According to Naver CEO Choi Soo-Yeon, the company’s technology in search, AI recommendation, and e-commerce tools are expected to catalyze the next phase of Poshmark’s global growth. Poshmark’s founder and CEO, Manish Chandra, reiterated this sentiment, highlighting Naver’s financial resources, cutting-edge technology capabilities, and dominance in the Asian market as critical factors in accelerating Poshmark’s growth, enhancing user experiences, and penetrating new, high-value markets.
Naver’s acquisition is anticipated to invigorate the live streaming capabilities within the Poshmark platform, transforming the shopping and selling experience and fortifying Poshmark’s community with improved social networking and engagement possibilities.
However, the deal has drawn mixed reactions from industry observers. David Bellinger and Michael Lesser, executive directors with MKM Partners, admitted to being somewhat baffled by Poshmark’s decision to sell itself.
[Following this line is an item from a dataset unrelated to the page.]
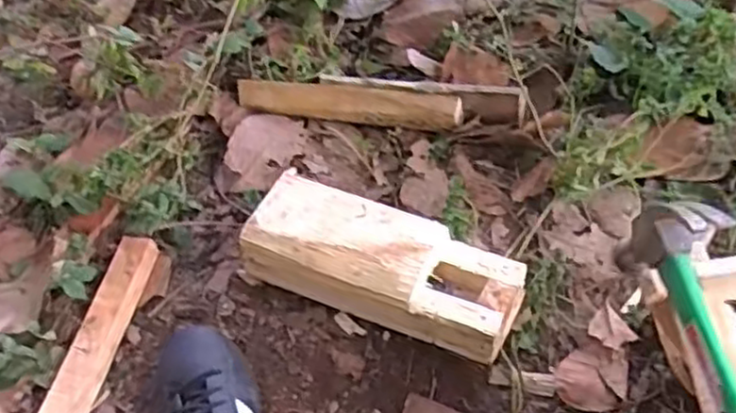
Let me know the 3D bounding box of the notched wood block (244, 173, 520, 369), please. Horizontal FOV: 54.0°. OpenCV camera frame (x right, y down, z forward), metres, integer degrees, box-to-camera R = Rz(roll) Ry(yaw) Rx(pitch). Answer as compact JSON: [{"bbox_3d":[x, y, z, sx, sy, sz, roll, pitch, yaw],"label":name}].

They have pointed out recent shortcomings in the Poshmark model and issues around driving sustained growth and profitability, compounded by changes to Apple’s privacy policies affecting Poshmark’s marketing capabilities.
Yet, despite these potential drawbacks, they believe the deal represents an opportunity to tap into a promising consumer concept still in its nascent stages and operating well below its full potential. This potential is inherently tied to the growth opportunities in online apparel resale, where Poshmark has established itself as a significant player.
The demand for resale has soared as consumers increasingly adopt more sustainable shopping practices and look for ways to save money on top brands. Poshmark, along with similar platforms like ThredUp, has capitalized on this trend and even welcomed brands to sell directly on its website.
In conclusion, the Naver-Poshmark deal, although raising eyebrows among some market observers, holds promise for both entities. For Poshmark, it presents an opportunity to overcome its recent hurdles and unlock its true growth potential. For Naver, it’s a chance to strengthen its global footprint, bringing its technological capabilities to a wider audience. As the global retail industry closely watches how this merger unfolds, the transaction could very well be a game-changer in the landscape of online apparel resale.